• _Data records_
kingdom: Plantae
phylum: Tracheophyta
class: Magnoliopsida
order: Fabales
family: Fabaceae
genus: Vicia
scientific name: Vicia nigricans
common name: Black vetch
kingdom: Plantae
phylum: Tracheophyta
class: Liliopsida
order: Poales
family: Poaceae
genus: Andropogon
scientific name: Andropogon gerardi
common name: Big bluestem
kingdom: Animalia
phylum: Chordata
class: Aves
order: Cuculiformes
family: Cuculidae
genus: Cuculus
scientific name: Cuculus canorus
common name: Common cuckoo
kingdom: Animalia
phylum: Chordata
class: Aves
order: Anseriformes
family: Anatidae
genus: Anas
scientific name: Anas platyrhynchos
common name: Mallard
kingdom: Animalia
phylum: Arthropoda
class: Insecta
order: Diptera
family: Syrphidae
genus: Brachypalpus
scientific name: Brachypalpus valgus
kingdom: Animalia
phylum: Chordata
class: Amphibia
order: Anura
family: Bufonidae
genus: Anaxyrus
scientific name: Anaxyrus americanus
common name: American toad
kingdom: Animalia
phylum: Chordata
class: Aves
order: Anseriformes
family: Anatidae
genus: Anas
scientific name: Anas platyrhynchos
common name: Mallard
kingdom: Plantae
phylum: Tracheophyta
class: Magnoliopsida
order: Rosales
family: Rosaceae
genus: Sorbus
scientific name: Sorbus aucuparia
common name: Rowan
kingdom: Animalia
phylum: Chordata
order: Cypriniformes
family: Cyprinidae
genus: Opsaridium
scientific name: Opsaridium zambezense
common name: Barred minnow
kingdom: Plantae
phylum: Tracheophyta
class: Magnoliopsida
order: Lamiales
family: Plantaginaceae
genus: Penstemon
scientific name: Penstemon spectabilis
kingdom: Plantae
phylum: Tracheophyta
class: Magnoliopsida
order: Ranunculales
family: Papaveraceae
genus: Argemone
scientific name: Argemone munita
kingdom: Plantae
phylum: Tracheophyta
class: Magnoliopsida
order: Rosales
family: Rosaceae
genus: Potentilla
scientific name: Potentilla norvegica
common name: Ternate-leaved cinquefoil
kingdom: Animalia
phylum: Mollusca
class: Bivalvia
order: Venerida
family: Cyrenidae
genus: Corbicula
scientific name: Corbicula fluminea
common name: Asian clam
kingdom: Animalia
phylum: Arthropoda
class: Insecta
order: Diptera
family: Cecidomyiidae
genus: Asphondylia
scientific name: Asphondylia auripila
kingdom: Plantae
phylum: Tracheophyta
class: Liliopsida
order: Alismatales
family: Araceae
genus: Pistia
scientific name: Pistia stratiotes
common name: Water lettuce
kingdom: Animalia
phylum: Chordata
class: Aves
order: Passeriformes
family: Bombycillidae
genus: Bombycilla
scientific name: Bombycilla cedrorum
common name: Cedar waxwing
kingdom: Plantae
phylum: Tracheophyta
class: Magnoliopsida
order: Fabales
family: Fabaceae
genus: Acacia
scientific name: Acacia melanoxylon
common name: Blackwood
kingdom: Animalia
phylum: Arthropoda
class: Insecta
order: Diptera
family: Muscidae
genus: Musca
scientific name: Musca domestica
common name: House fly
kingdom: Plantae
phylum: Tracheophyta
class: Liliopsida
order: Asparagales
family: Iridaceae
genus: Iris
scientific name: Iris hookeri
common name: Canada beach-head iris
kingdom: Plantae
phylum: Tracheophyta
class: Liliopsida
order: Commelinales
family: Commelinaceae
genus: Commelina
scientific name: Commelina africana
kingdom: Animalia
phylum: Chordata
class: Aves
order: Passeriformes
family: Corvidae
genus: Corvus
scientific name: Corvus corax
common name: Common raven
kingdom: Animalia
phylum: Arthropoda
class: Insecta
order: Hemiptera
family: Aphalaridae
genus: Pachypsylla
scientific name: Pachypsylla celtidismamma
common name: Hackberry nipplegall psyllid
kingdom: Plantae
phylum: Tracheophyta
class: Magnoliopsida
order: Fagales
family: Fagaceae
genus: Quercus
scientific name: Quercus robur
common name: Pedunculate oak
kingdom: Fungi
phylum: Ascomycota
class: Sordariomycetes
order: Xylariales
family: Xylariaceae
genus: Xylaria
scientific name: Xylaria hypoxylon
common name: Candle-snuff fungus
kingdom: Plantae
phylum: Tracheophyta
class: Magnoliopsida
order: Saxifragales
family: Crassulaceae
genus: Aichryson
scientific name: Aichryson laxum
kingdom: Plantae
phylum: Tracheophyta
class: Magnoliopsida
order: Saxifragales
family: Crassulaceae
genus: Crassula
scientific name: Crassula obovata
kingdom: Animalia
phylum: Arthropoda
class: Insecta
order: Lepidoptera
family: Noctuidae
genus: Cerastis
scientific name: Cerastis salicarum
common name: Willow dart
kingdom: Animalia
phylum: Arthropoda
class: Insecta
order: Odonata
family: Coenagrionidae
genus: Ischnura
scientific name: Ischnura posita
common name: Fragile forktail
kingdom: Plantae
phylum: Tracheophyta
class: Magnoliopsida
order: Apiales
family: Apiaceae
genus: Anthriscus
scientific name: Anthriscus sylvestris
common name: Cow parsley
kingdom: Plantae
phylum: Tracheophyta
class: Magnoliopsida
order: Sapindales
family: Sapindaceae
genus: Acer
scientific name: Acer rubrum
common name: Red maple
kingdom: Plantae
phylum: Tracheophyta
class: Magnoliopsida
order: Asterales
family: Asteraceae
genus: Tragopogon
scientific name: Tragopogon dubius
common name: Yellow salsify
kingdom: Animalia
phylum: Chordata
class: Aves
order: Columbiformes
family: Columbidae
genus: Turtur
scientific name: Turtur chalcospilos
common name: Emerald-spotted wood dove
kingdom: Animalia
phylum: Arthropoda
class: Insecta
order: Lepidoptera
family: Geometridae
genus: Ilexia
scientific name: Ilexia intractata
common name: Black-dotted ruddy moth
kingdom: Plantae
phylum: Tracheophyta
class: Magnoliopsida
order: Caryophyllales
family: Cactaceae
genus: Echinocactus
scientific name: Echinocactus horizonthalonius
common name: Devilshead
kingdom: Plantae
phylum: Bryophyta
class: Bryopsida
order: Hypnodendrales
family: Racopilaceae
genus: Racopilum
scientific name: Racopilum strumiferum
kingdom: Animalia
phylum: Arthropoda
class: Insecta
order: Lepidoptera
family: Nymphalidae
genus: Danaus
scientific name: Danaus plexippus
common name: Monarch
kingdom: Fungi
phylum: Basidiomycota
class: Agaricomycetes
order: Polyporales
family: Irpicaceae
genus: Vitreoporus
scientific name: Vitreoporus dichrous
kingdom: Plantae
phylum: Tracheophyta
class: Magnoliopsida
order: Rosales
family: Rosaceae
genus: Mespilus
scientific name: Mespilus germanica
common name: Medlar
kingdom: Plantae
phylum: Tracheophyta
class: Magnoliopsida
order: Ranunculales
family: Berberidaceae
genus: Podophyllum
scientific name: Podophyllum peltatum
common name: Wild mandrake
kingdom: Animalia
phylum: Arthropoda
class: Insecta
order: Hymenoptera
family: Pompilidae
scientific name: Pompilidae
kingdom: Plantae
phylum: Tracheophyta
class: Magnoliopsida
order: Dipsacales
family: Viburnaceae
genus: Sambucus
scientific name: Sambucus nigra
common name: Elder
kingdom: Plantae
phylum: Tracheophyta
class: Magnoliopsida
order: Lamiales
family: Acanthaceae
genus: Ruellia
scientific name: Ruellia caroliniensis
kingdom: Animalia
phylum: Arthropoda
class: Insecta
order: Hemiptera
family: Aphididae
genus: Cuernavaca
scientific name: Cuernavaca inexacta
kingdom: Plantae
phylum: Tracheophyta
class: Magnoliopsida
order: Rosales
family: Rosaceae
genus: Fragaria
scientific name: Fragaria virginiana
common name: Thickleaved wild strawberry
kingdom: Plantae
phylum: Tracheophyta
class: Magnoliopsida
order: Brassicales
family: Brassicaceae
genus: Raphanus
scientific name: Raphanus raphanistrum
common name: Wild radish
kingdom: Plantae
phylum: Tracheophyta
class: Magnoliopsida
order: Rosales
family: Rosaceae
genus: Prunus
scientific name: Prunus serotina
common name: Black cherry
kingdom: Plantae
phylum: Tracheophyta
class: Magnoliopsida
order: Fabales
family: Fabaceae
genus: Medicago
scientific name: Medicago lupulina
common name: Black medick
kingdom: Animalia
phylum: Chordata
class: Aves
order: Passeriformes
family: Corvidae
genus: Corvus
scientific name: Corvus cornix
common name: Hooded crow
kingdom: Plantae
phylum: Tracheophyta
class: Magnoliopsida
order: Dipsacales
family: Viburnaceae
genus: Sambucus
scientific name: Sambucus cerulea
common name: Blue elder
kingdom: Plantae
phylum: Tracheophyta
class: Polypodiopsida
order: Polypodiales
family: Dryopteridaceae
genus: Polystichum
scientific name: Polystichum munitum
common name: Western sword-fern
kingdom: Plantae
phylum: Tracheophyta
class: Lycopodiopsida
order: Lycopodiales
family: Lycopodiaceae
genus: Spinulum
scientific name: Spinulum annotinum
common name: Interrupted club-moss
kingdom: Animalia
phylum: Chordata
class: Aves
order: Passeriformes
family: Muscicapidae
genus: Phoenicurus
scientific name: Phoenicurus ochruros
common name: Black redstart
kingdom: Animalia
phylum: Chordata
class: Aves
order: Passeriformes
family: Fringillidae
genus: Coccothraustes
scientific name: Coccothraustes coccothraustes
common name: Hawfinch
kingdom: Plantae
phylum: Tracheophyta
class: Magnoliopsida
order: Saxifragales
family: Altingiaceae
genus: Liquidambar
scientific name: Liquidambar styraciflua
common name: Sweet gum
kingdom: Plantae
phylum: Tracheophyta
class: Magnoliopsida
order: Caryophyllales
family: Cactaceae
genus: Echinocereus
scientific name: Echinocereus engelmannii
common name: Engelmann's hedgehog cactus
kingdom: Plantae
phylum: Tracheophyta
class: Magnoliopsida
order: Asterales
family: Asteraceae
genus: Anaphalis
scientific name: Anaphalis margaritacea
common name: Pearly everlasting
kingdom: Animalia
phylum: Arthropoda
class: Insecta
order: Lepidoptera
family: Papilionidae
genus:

• _TASK OBJECTIVE_
Can you rewrite everything in the listing from the line containing "family: Muscicapidae" down through its end, swapping "scientific name" for "binomial name" and leaving all else unchanged?

• _IN RESPONSE_
family: Muscicapidae
genus: Phoenicurus
binomial name: Phoenicurus ochruros
common name: Black redstart
kingdom: Animalia
phylum: Chordata
class: Aves
order: Passeriformes
family: Fringillidae
genus: Coccothraustes
binomial name: Coccothraustes coccothraustes
common name: Hawfinch
kingdom: Plantae
phylum: Tracheophyta
class: Magnoliopsida
order: Saxifragales
family: Altingiaceae
genus: Liquidambar
binomial name: Liquidambar styraciflua
common name: Sweet gum
kingdom: Plantae
phylum: Tracheophyta
class: Magnoliopsida
order: Caryophyllales
family: Cactaceae
genus: Echinocereus
binomial name: Echinocereus engelmannii
common name: Engelmann's hedgehog cactus
kingdom: Plantae
phylum: Tracheophyta
class: Magnoliopsida
order: Asterales
family: Asteraceae
genus: Anaphalis
binomial name: Anaphalis margaritacea
common name: Pearly everlasting
kingdom: Animalia
phylum: Arthropoda
class: Insecta
order: Lepidoptera
family: Papilionidae
genus:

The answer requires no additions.